Wednesday, May 7, 2008

PLCB Blog: Reason #4

I remember the first time I visited Johnstown. I was driving in from Pittsburgh, and it had been raining heavily. The sky was still gray and threatening, and local streams and creeks were swollen, brim-full. I mentioned this to a Johnstown resident, and his dead-serious response was, "You might not want to talk about that. We're kind of touchy about that."

Say the name, "Johnstown," and people think "flood." The flood they're thinking of was in 1889, a catastrophe caused by a dam failure, but there were other floods in Johnstown, in 1894, 1907, 1924, and 1977. The biggest flood after the 1889 event, though, was the "St. Patrick's Day Flood" in 1936. Damage was extensive, and the State responded with clean-up and recovery aid. The expenditures were covered by a quickly-imposed Emergency Tax of 10% on all wine and liquor sold in the State Stores.

You may have heard that we're still paying this Emergency Tax. Well, that's not really true; we're no longer paying a 10% Johnstown Flood Emergency Tax. Don't be silly; that was over 70 years ago! No, we're paying an 18% Johnstown Flood Emergency Tax for an "emergency" that ended 71 years ago, because the State raised the tax to 15% in 1963 and then again to 18% in 1968. That's some emergency.

Reason #4:

The Ridiculous 72-Year Old Emergency Tax

6 comments:

creamaledrinker said...

Hi Lew,
You should check out the Johnstown Flood Documentary sometime if you haven't seen it. Narrated by Richard Dreyfuss, it's very well done and moving.
http://xrl.us/jtownflood


Also in reply to your email a couple weeks ago, Cream Ale sales are up!
http://xrl.us/creamale
High Falls Brewing Co. took out a few full page ads yesterday in local publications urging people to buy local. Not to by "blue". Per the article it seems like the buyout rumors are just that - rumors.

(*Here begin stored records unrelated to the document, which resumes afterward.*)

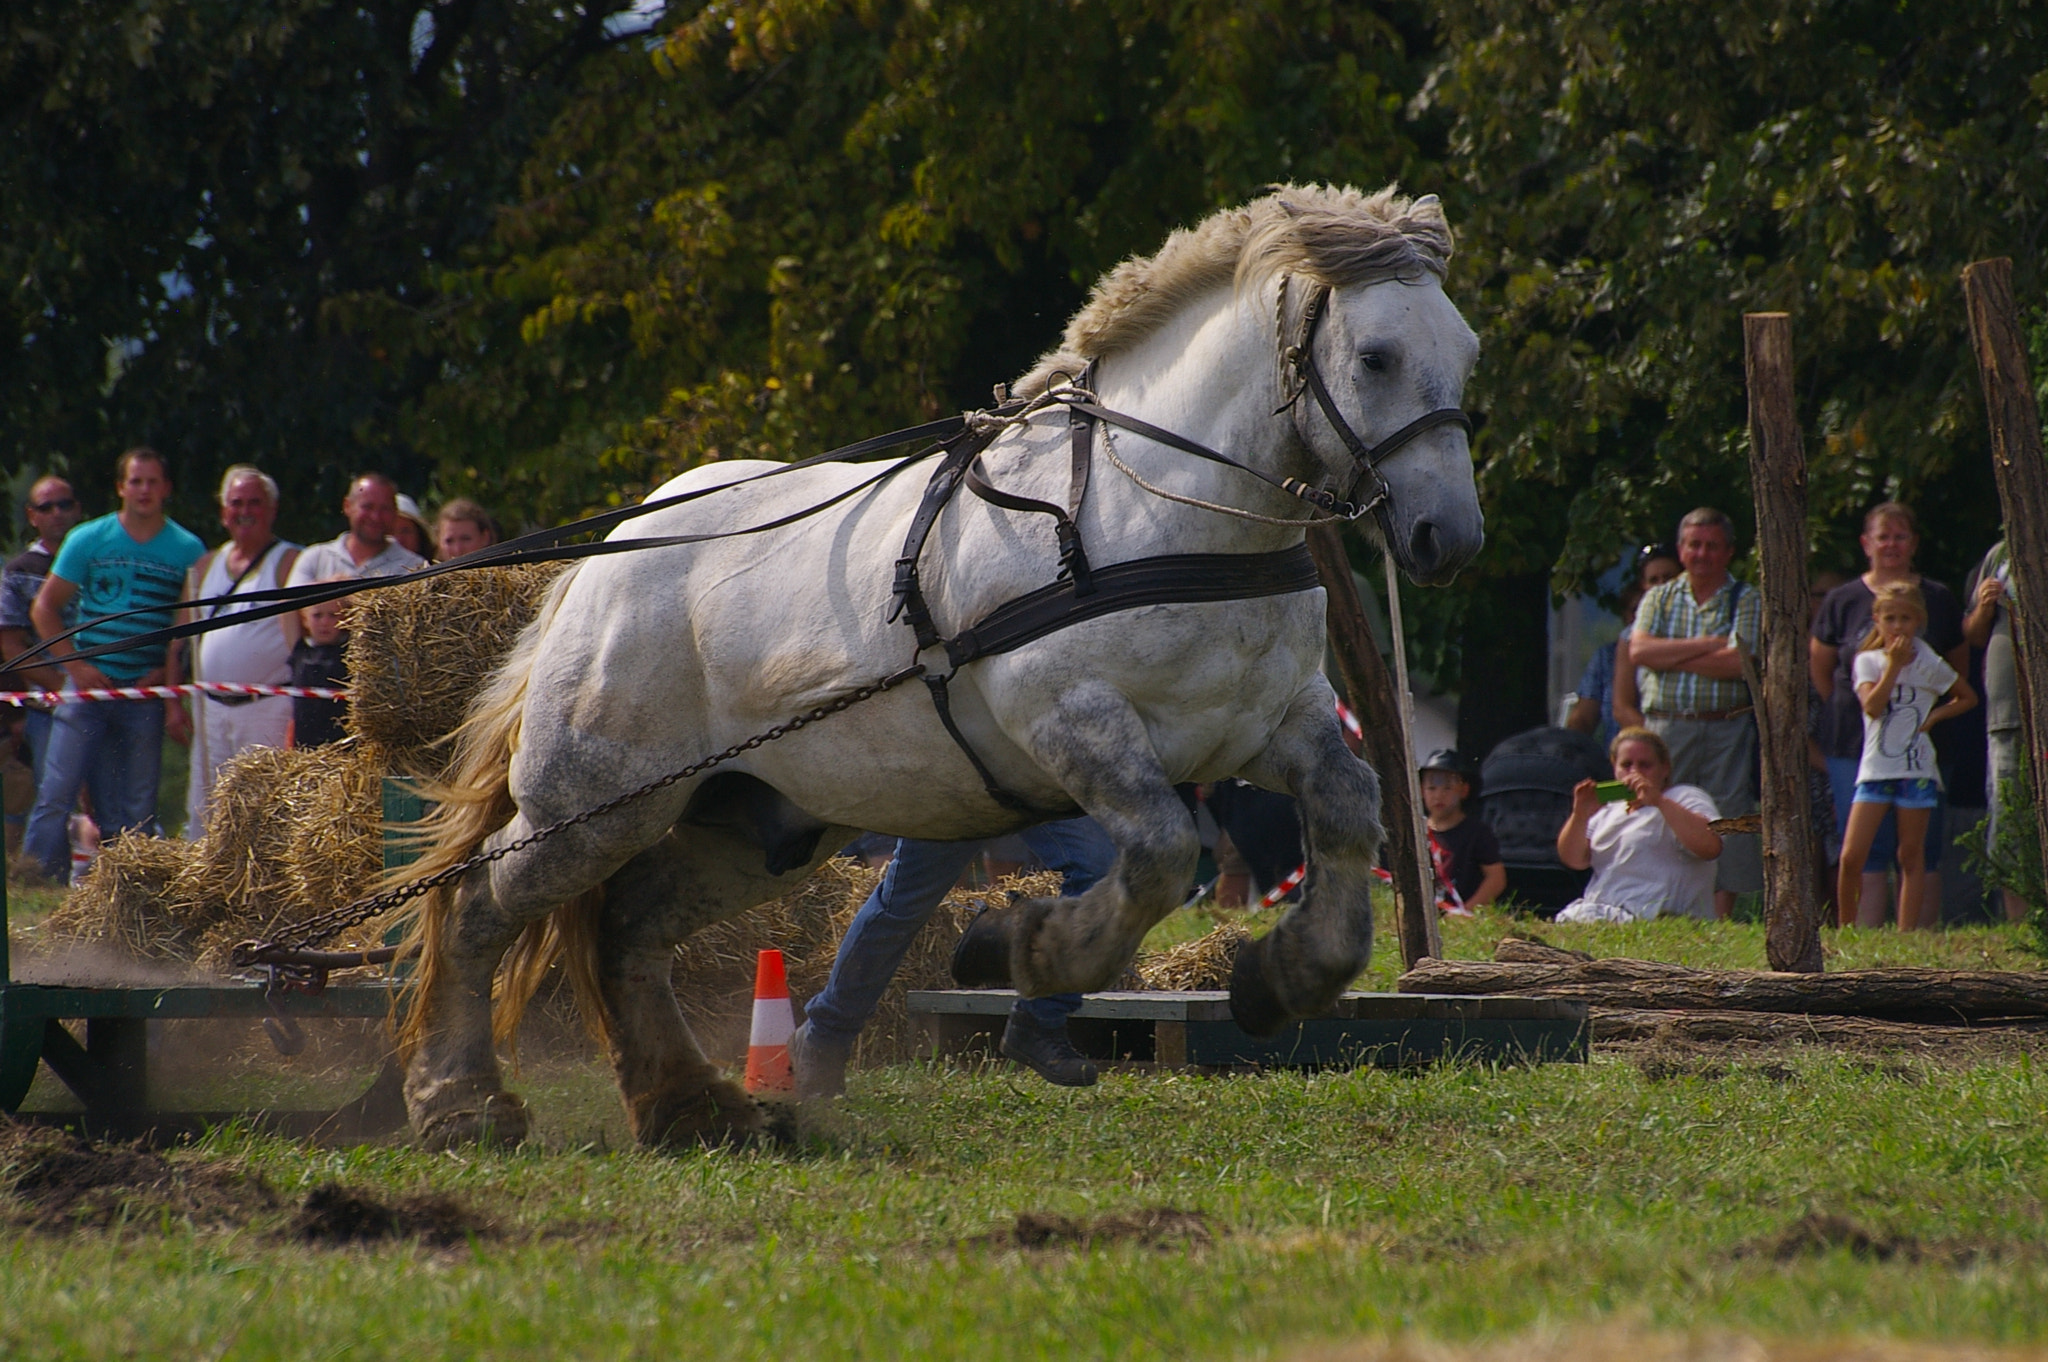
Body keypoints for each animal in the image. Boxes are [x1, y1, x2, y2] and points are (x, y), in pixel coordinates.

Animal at [395, 183, 1490, 1146]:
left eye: (1466, 354)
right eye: (1376, 355)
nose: (1449, 538)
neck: (1149, 509)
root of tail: (602, 564)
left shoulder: (1272, 721)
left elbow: (1347, 807)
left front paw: (1282, 976)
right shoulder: (1071, 717)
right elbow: (1157, 852)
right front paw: (1016, 945)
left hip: (752, 825)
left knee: (629, 930)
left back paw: (691, 1110)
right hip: (594, 803)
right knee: (473, 906)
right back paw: (462, 1105)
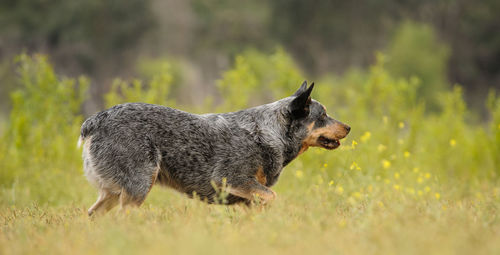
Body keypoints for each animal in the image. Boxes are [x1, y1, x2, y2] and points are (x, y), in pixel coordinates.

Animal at [79, 81, 352, 215]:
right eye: (323, 116)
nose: (349, 127)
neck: (268, 133)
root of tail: (95, 120)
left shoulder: (247, 198)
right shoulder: (233, 180)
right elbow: (272, 197)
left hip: (115, 193)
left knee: (92, 214)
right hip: (138, 187)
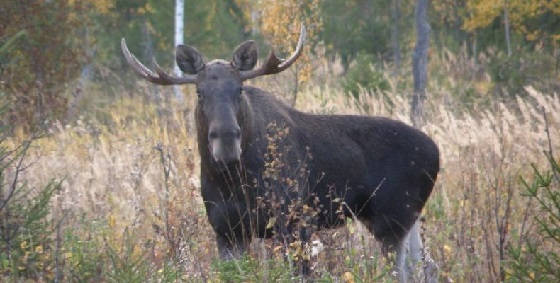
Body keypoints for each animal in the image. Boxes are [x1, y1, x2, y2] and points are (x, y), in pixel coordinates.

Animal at [121, 26, 438, 282]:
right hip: (404, 218)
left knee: (403, 272)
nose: (227, 142)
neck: (234, 181)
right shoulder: (226, 229)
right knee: (426, 265)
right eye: (199, 93)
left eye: (240, 89)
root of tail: (437, 152)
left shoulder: (295, 222)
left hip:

Still now word on the brewmaster though.

Orconectes said...

What is this money used for now?

Lew Bryson said...

orconectes,

The money goes into the General Fund, which is to say, it's just money to the State, all part of the big revenue stream. It is not tagged for anything in particular.

HolzBrew said...

My family is from Johnstown and my great grand father died rescuing people in the famous flood as he was a fireman. My family hasn't received any money from the emergency PA tax fund over years despite his sacrifice. Not that we expect any money.

Great blog, I read it daily.

Scoats said...

It should also be noted that

1) This is a regressive tax, like just all new state taxes in recent memory. By regressive I mean that it fits poorer folks heavier as a percentage of their income.

2) More importantly, citizens have to pay state 6% sales tax on the tax, which really doesn't seem right.

Lew Bryson said...

Thanks, Scoats: I should have pointed that bit about it being a regressive tax out, and may re-write the full post at the other blog to reflect that.